Segment Open

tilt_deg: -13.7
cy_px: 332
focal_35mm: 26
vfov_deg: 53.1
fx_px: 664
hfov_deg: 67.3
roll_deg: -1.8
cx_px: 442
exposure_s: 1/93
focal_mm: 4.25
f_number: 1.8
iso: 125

Segment Closed
Segment Open

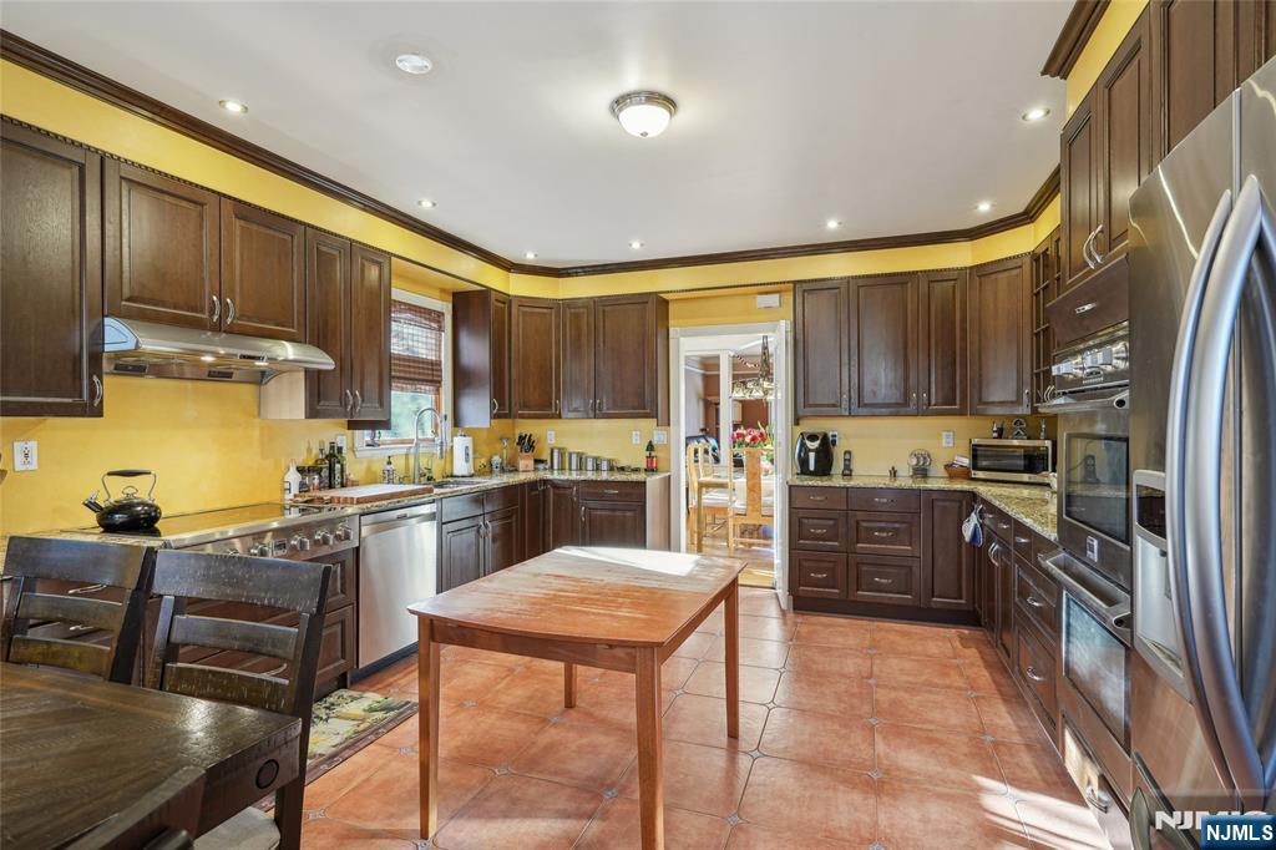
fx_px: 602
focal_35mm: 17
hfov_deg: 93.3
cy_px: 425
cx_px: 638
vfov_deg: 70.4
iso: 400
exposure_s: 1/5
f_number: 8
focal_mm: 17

Segment Closed
Segment Open

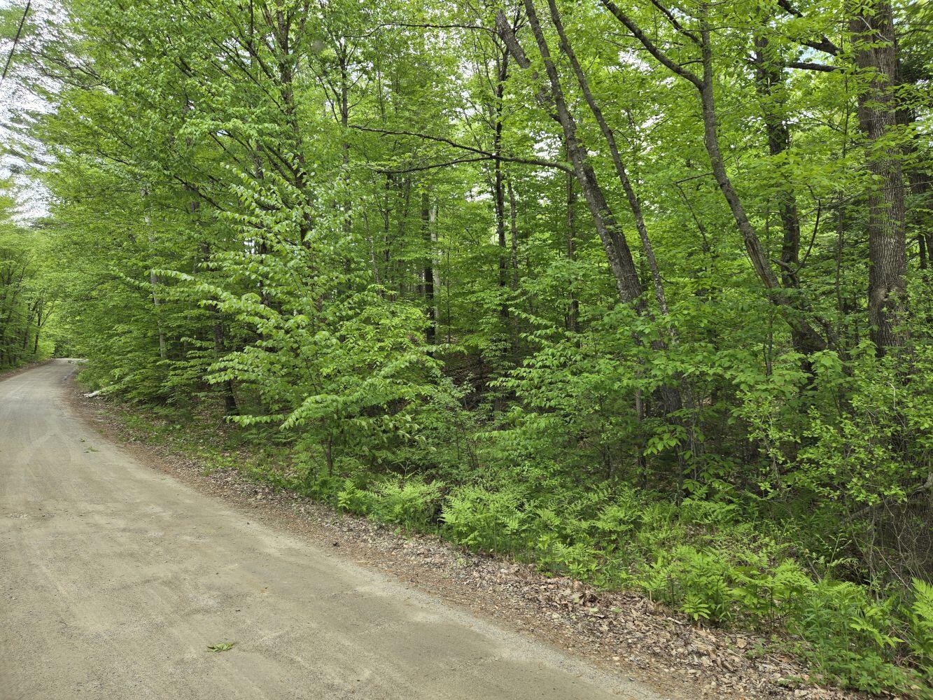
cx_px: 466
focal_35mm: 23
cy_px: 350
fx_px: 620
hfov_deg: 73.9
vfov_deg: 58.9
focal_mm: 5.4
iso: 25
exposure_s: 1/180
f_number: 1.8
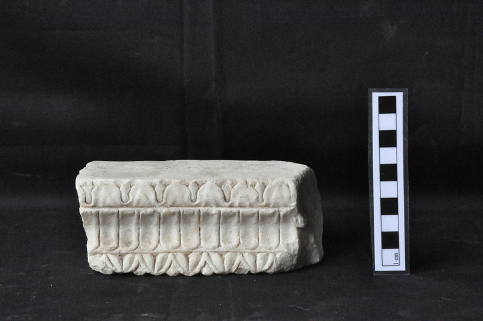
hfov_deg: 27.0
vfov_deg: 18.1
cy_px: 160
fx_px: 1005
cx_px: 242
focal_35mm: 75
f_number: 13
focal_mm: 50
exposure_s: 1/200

Segment Closed

* _What to work on_
Give back exactly the lines above, from the line containing "hfov_deg: 93.3" through the line containing "focal_mm: 17", with both end lines and nothing more.

* _Exercise solution_
hfov_deg: 93.3
cy_px: 425
cx_px: 638
vfov_deg: 70.4
iso: 400
exposure_s: 1/5
f_number: 8
focal_mm: 17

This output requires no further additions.